Inventory Costing Calculator
Enter purchases and sales, choose FIFO, LIFO, or Weighted Average Cost under Perpetual or Periodic systems, and get a full cost flow table, COGS, ending inventory, and journal entries — with side-by-side method comparison.
Background
When identical units are purchased at different prices, a business must choose which cost to assign to units sold (COGS) and which to keep on the balance sheet (ending inventory). The three main methods — FIFO, LIFO, and Weighted Average Cost — produce different results and have real financial statement consequences. Under Perpetual inventory, COGS is updated with every sale. Under Periodic inventory, COGS is calculated only at period end.
How to use this calculator
- Choose Perpetual if COGS is tracked after each sale, or Periodic if it's calculated at period end. Use Compare both to see all differences at once.
- Select your costing method: FIFO (oldest costs out first), LIFO (newest costs out first), or Weighted Average.
- Enter any beginning inventory on hand, then add purchases and sales in date order.
- Click Calculate to see the full cost flow table, COGS, ending inventory value, and journal entries.
How each method works
FIFO (First In, First Out): The oldest (first purchased) units are assumed sold first. During rising prices, FIFO produces lower COGS and higher net income. Ending inventory reflects the most recent, higher costs.
LIFO (Last In, First Out): The newest (most recently purchased) units are assumed sold first. During rising prices, LIFO produces higher COGS and lower net income, reducing taxes. Note: LIFO is not permitted under IFRS.
Weighted Average Cost: All available units are averaged together. Under Perpetual, the average is recalculated after each purchase (moving weighted average). Under Periodic, one average is computed for the entire period.
Formulas used
COGS (Periodic): COGS = Beginning Inventory + Purchases − Ending Inventory
Weighted Average Cost per unit (Periodic): WAC = Total Cost Available ÷ Total Units Available
Moving Average (Perpetual): New avg = (Units on hand × Old avg + Units purchased × Purchase price) ÷ New total units
Ending Inventory check: Beginning Inventory + Purchases − COGS = Ending Inventory
Example problems
Rising prices — FIFO vs. LIFO
When purchase prices rise over time, FIFO assigns the old (cheaper) costs to COGS and keeps the new (expensive) costs in ending inventory. LIFO does the opposite — higher recent costs go to COGS, reducing taxable income.
Perpetual vs. Periodic — when do they differ?
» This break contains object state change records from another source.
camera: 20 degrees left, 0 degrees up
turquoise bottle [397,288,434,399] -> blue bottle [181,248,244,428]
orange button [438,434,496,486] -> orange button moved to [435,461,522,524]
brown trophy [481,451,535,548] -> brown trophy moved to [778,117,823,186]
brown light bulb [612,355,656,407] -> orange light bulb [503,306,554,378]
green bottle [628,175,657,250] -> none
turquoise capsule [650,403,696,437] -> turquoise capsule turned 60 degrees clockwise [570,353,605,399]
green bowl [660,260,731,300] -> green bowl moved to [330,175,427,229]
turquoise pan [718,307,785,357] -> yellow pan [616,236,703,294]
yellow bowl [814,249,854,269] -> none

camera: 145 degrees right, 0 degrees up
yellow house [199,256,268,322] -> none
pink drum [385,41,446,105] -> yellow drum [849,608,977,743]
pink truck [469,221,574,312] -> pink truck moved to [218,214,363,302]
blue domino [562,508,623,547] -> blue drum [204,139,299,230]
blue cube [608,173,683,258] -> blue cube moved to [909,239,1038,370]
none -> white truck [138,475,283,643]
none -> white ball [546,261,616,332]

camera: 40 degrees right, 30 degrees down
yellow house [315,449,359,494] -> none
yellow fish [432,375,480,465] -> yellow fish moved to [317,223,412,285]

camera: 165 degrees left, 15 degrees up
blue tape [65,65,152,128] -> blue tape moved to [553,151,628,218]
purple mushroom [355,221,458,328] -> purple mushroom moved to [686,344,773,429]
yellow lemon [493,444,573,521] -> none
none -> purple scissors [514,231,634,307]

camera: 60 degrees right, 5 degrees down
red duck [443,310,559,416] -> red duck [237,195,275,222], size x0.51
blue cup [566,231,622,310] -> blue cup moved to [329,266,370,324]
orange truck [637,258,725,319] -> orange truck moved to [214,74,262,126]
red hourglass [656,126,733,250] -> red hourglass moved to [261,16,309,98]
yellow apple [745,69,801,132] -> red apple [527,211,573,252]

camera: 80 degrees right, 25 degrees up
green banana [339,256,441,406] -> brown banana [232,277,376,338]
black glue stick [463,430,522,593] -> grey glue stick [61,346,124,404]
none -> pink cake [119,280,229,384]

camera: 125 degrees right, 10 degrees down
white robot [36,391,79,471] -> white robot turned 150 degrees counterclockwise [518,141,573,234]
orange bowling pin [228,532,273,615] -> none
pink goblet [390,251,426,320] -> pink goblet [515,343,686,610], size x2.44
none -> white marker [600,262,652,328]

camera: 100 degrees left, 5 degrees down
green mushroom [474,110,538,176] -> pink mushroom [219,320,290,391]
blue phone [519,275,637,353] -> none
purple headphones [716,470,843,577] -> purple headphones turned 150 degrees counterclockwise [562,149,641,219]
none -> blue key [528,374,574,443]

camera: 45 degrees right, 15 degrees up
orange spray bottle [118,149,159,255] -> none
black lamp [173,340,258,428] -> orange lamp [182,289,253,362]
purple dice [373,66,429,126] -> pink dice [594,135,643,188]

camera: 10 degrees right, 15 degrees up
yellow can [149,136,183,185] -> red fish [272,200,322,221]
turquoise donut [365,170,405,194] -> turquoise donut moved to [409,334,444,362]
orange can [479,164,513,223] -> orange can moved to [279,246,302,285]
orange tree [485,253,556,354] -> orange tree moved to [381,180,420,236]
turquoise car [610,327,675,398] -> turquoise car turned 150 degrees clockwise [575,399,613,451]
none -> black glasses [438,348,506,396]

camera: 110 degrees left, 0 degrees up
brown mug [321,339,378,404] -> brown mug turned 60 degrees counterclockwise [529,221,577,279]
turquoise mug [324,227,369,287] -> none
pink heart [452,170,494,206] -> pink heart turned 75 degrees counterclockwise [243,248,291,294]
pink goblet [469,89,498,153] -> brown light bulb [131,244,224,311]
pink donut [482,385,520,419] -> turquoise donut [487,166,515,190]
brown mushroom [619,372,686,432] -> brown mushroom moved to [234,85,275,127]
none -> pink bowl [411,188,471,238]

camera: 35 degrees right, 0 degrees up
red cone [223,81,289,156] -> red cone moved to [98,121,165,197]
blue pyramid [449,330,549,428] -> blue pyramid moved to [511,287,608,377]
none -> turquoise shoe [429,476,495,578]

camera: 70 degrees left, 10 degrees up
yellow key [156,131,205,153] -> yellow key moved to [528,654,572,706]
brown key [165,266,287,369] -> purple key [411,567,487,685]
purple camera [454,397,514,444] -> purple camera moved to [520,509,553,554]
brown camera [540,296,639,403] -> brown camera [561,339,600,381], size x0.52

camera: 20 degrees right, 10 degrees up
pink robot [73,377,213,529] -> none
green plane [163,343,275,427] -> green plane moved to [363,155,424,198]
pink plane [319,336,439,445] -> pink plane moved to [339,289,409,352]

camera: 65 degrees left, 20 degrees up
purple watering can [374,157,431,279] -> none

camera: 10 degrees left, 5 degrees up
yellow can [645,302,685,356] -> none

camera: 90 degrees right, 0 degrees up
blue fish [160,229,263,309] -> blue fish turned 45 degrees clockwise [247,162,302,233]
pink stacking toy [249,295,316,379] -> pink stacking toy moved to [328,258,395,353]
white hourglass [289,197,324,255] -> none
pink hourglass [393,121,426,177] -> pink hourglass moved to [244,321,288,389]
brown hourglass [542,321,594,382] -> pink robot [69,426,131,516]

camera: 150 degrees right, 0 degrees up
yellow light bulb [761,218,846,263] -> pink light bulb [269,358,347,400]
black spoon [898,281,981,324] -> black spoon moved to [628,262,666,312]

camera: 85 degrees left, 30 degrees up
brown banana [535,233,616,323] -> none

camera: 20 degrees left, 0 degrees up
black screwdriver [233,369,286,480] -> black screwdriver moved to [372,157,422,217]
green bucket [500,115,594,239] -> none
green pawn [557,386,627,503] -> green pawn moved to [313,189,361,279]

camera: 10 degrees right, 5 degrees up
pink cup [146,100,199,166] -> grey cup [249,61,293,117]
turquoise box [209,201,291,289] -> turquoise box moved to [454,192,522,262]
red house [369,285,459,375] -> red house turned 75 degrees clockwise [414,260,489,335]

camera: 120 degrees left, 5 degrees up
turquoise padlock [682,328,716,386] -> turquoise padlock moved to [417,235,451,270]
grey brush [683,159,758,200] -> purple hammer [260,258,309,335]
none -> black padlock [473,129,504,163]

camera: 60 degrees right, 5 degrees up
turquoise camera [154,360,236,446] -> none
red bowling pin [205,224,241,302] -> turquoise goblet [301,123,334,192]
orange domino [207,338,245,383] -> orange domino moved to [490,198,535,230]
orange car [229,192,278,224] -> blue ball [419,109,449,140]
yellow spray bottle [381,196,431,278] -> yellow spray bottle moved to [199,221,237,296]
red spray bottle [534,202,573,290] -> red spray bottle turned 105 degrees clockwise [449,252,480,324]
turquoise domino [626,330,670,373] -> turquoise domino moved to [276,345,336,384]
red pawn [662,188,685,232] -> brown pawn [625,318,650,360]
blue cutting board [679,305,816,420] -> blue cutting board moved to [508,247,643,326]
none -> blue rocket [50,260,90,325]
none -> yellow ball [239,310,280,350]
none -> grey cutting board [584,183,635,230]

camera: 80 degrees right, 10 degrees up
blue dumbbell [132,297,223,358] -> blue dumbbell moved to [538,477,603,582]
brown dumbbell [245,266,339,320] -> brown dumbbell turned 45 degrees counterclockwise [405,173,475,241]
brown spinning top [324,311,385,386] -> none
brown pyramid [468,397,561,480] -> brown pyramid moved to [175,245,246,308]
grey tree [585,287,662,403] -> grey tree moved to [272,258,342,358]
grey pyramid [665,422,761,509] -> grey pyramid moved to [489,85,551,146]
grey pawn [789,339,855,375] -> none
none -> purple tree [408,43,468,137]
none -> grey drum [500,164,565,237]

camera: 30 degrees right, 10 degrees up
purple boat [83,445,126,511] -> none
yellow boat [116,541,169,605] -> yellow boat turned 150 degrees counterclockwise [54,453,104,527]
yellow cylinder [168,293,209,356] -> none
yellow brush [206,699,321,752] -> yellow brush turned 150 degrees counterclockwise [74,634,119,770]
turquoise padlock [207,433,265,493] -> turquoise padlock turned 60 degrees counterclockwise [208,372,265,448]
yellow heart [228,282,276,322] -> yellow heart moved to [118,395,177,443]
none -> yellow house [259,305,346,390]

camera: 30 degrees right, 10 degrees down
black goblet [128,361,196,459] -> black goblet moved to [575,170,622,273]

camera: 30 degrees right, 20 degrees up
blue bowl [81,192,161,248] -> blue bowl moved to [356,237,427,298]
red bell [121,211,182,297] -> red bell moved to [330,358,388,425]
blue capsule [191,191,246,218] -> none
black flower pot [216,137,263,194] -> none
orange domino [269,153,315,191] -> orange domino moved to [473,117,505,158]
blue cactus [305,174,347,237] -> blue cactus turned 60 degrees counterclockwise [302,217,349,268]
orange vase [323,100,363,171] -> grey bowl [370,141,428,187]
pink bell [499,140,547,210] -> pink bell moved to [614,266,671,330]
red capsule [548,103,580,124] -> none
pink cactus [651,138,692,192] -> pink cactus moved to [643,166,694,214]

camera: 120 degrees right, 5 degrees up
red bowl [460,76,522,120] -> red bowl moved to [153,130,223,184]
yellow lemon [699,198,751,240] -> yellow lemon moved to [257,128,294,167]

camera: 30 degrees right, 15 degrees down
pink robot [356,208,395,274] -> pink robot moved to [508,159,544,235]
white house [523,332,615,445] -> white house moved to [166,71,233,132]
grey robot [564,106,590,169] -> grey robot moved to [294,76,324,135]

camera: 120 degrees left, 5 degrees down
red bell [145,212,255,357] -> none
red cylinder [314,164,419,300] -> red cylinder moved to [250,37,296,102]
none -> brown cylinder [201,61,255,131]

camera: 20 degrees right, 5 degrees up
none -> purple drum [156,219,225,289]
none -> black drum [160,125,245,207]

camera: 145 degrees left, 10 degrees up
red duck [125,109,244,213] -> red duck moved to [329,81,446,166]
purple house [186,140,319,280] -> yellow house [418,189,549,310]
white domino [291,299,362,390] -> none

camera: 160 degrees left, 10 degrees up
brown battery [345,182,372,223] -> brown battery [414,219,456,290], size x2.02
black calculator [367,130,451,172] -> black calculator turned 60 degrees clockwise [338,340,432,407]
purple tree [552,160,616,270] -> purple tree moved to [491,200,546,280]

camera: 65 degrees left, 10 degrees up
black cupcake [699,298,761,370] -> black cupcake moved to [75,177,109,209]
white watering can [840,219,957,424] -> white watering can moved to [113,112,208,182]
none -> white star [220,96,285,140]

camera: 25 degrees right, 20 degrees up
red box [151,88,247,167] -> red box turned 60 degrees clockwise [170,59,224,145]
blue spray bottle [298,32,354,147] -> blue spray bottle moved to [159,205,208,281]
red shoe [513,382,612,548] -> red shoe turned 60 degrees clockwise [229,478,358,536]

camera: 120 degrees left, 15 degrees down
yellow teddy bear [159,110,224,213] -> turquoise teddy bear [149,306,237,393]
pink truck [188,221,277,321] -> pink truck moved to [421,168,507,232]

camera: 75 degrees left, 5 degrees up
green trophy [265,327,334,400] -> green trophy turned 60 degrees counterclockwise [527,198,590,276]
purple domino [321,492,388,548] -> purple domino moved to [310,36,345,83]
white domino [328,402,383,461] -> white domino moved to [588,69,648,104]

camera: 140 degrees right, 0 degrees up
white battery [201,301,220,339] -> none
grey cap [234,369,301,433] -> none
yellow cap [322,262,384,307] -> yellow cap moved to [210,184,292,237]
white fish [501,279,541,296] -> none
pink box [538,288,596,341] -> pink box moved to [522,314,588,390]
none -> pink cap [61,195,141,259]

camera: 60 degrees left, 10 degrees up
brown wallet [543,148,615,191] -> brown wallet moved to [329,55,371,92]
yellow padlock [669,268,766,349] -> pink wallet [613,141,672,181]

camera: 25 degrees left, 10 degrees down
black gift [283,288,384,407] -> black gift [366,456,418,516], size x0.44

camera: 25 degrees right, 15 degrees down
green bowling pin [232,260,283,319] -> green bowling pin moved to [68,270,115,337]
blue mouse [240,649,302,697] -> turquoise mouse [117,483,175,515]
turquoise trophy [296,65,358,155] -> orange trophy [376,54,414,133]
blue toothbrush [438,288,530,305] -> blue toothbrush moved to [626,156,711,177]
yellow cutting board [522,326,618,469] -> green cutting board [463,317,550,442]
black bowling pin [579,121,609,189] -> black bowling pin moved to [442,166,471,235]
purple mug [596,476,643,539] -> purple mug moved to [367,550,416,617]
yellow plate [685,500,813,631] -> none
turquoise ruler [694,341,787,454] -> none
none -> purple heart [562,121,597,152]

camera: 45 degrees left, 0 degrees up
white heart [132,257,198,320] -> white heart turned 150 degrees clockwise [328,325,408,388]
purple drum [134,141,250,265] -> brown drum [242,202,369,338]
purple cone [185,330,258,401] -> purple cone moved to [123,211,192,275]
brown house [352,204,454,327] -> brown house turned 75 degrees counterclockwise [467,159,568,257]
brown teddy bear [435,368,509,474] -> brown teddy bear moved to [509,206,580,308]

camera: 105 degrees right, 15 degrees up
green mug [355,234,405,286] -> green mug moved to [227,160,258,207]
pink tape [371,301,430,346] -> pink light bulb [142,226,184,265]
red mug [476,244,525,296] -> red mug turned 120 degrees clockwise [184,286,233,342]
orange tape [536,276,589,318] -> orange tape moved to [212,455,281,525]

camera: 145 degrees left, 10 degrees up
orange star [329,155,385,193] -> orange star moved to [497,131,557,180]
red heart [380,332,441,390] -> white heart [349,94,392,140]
FIFO produces identical results under both systems because the same (oldest) units leave regardless of timing. LIFO and Weighted Average can produce different results because the timing of sales relative to purchases changes which layers are available.
Weighted Average under Perpetual
Each new purchase triggers a recalculation of the average cost per unit. This "moving average" is then used for the next sale, making it more responsive to price changes than the single periodic average.
Financial statement effects
In rising price environments: FIFO → highest net income, highest ending inventory. LIFO → lowest net income, lowest ending inventory (better for taxes). Weighted Average falls in between. All three produce the same total over the full life of the inventory.
Frequently Asked Questions
Does FIFO or LIFO give a higher ending inventory?
In rising price environments, FIFO gives a higher ending inventory value because it retains the most recently purchased (more expensive) units on the balance sheet.
Is LIFO allowed under IFRS?
No. LIFO is prohibited under IFRS. It is only permitted under US GAAP. This is one of the key GAAP vs. IFRS differences tested in accounting courses.
When does FIFO give the same result under Perpetual and Periodic?
Always. Because FIFO always sends the oldest costs to COGS regardless of when the sale occurs, the timing of sales within the period does not change the outcome.
What is a LIFO reserve?
The LIFO reserve is the difference between inventory valued under FIFO and under LIFO. Companies using LIFO must disclose this in their financial statements so analysts can compare them to FIFO-based competitors.